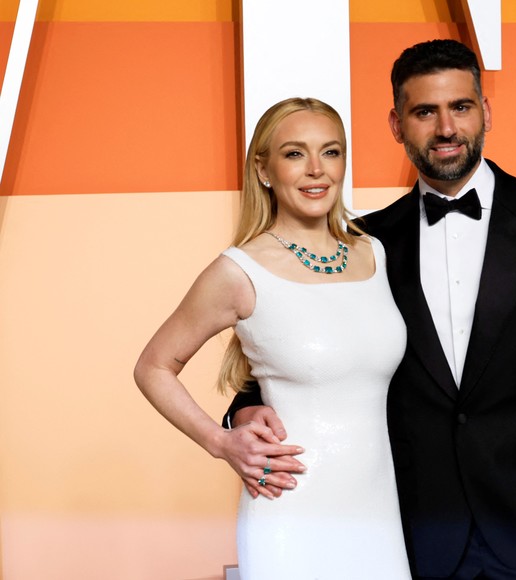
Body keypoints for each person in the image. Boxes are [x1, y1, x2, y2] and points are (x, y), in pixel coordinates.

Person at [228, 40, 516, 579]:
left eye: (460, 107)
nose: (445, 128)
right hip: (422, 530)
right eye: (424, 112)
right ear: (397, 125)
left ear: (485, 112)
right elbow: (307, 339)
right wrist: (247, 408)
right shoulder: (365, 244)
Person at [134, 97, 411, 578]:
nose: (316, 170)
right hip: (290, 509)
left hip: (379, 515)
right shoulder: (239, 272)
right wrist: (220, 442)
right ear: (263, 169)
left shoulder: (375, 254)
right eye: (294, 153)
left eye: (330, 151)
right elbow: (153, 367)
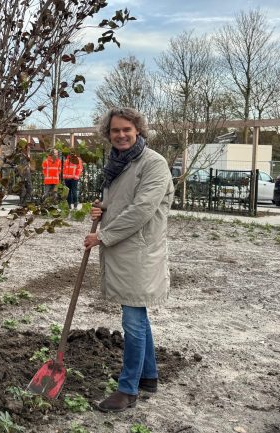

- - -

_EXERCISE OBJECTIVE_: In the listing, find every line with the word "shoulder" and return it.

_FINISHED EXERCISE_:
right shoulder: (365, 244)
right shoulder: (239, 272)
left shoulder: (375, 254)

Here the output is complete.